Independent of Solution Approach: If needs are stated as a particular solution approach, they can eliminate consideration of more effective approaches to meeting the actual need. Thus, needs should be articulated in terms that describe a successful operation or mission instead of a proposed solution.
Lessons Learned
- Beware solutions masquerading as needs: Operational or capability needs are often represented by users in terms of specific solution approaches. This can result from marketing or technology demonstrations, familiarity with a specific solution approach, or preference for a specific solution/approach due to unstated (or unrecognized) aspects of the need (political, economic, etc.). The challenge is to extract from the users the full definition of the underlying capability needed, and obtain stakeholder concurrence that the focus needs to be on those identified capabilities, not a solution-based approach. The best approach for understanding the needs is by observing and talking with the actual end users. It may be a challenge to get their time and access. If so, consider a user "surrogate," including MITRE employees with recent operational experience.
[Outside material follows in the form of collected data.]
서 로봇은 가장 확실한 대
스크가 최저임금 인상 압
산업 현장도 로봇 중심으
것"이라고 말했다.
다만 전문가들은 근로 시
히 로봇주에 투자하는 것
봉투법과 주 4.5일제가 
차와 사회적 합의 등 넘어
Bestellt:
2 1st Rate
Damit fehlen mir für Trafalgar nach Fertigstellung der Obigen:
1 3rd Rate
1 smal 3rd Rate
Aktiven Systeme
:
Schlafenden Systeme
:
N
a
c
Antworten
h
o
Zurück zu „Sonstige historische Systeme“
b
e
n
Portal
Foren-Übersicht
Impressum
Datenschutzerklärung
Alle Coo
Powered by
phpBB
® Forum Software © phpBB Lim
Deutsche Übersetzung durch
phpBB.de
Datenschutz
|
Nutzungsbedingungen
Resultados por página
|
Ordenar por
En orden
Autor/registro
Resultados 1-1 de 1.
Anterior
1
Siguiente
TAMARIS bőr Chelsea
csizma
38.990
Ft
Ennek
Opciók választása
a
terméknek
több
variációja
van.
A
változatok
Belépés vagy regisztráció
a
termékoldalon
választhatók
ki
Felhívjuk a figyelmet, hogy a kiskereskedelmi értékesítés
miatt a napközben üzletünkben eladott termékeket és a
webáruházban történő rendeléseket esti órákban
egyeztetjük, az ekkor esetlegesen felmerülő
- State needs unambiguously: Key attributes and metrics are frequently missing, stated in ambiguous terms, or stated with no corroborating analysis or evidence basis. The challenge is to clarify needs in unambiguous terms, with attributes and metrics directly related to mission goals (measures of effectiveness), and supported by analysis or operational evidence.
- Get all relevant views: Operational needs can be driven by a subset of the key stakeholders (e.g., system operators vs. supported operational elements), and thereby miss key capability needs. The challenge is to ensure that all key stakeholders needs are taken into consideration.
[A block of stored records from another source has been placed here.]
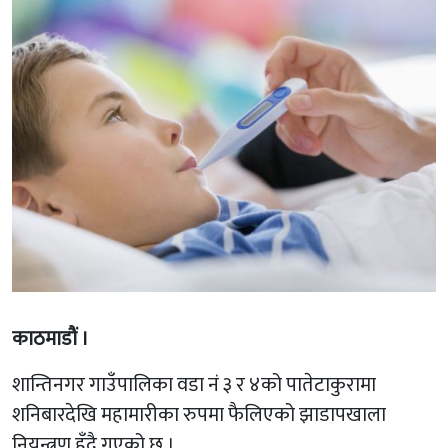
काठमाडाैं ।
शान्तिनगर गाउँपालिका वडा नं ३ र ४को पातेटाकुरामा
शनिबारदेखि महामारीका रुपमा फैलिएको झाडापखाला
नियन्त्रण हुँदै गएको छ ।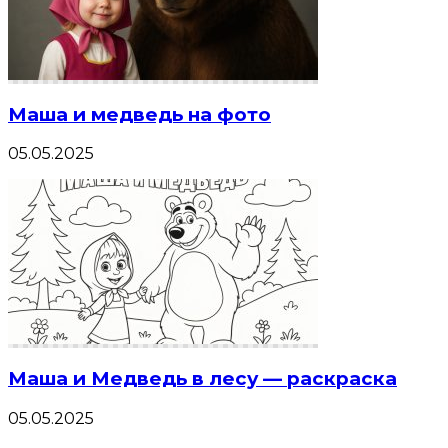
Маша и медведь на фото
05.05.2025
Маша и Медведь в лесу — раскраска
05.05.2025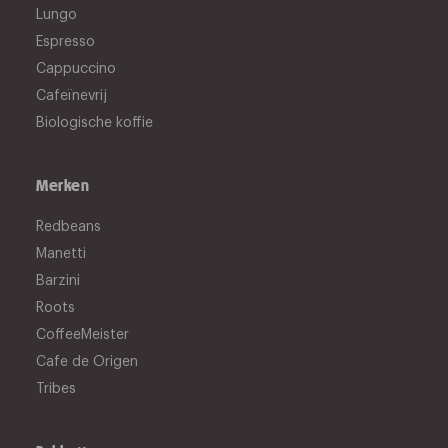
Lungo
Espresso
Cappuccino
Cafeïnevrij
Biologische koffie
Merken
Redbeans
Manetti
Barzini
Roots
CoffeeMeister
Cafe de Origen
Tribes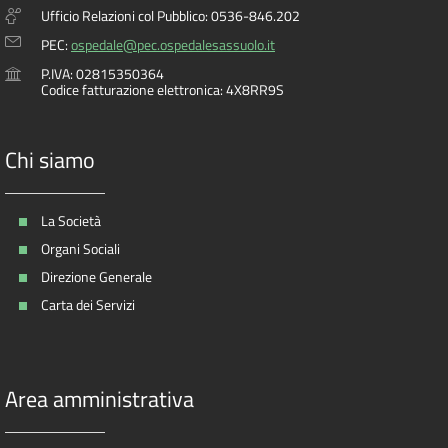
Ufficio Relazioni col Pubblico: 0536-846.202
PEC:
ospedale@pec.ospedalesassuolo.it
P.IVA: 02815350364
Codice fatturazione elettronica: 4X8RR9S
Chi siamo
La Società
Organi Sociali
Direzione Generale
Carta dei Servizi
Area amministrativa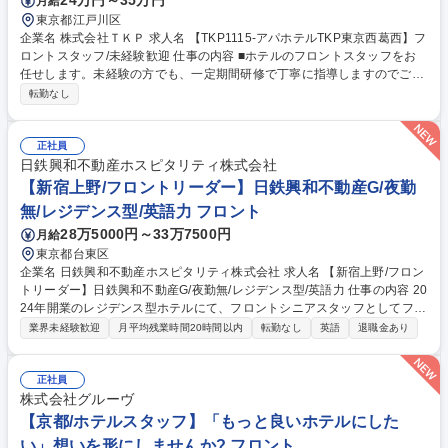
24万円～35万円
月給
東京都江戸川区
企業名 株式会社ＴＫＰ 求人名 【TKP1115-アパホテルTKP東京西葛西】フ
ロントスタッフ/未経験歓迎 仕事の内容 ■ホテルのフロントスタッフをお
任せします。未経験の方でも、一定期間研修で丁寧に指導しますのでご安
心ください。配属後は、メンターを配置しOJTで業務習得をしていただけ
転勤なし
ます。 【具体的な業務内容】 ・チェックイン・チェックアウト ・宿泊サ
イトなどからの問い合わせや予約対応 ・客室の安全点検 ・宿泊者・来館
者のお客様対応 ・周辺の観光案内 ※その他付随する業務 募集職種 【TKP
正社員
1115-アパホテルTKP東京西葛西】フロントスタッフ/未経験歓迎
日鉄興和不動産ホスピタリティ株式会社
【新宿上野/フロントリーダー】日鉄興和不動産G/夜勤
無/レジデンス型/英語力 フロント
28万5000円～33万7500円
月給
東京都台東区
企業名 日鉄興和不動産ホスピタリティ株式会社 求人名 【新宿上野/フロン
トリーダー】日鉄興和不動産G/夜勤無/レジデンス型/英語力 仕事の内容 20
24年開業のレジデンス型ホテルにて、フロントシニアスタッフとしてフロ
ント業務全般やマネージャー補佐、スタッフ育成等をお任せします。夜勤
業界未経験歓迎
月平均残業時間20時間以内
転勤なし
英語
退職金あり
はなくグループの安定基盤でキャリアを築ける環境です。 ■フロントマネ
ージャー補佐 ■スタッフのリーダー的業務 ■フロント業務全般 ■ベル業務
■予約管理 ■接客対応全般 ■コンシェルジュ業務等 ■フロントスタッフの育
正社員
成■全国各地に新規ホテルを開業予定であり事業成長に貢献できる環境で
株式会社グルーヴ
す。★当ホテル魅力★旅行会社のように「地域の魅力」を提案できる点が
【京都/ホテルスタッフ】「もっと良いホテルにした
当ホテルの強み。お客様との距離が近く、中長期滞在の方も多いため、一
い」想いを形にしませんか? フロント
- One size may (or may not) fit all: The union of a set of needs may lead to a solution that is too cumbersome to implement cost-effectively. Remember that multiple solutions to subsets of needs, or satisfying additional needs by iterative solution augmentations, may sometimes be the most practical approach, assuming operational needs can be adequately met. Methods such as modeling and simulation and prototyping/experimentation allow an examination of the needs-satisfaction approaches and evolution and help plan the augmentations that best satisfy operational needs and missions over time.
- The educated consumer is the best customer: Particularly in the case of new technology driven needs, operational requirements contributors can be unfamiliar with potential capabilities, the user's concept of operations or concept of use, organizational, and political implications. The challenge is to educate users on capabilities, limitations, cost drivers, and operational implications of the new technologies so that the capability delivered provides the best cost/performance balance for the customer. Prototyping and experimentation, particularly with heavy user involvement, can help educate not only the end user, but the systems engineers as well. For best practices and lessons learned, see the article, Competitive Prototyping, in the Acquisition Systems Engineering section.
References & Resources
- The MITRE Institute, "Concept Development," Systems Engineering Competency Model, section 2.1, accessed February 22, 2010.
- An example of a document that contains operational needs is US Citizenship and Immigration Service Concept of Operations, October 22, 2009, USCIS Transformation Program.
- Joint Capabilities Integration and Development System, March 1, 2009, Chairman of the Joint Chiefs of Staff Instruction 3170.01.
- Manual for the Operation of the Joint Capabilities Integration and Development System, July 31, 2009.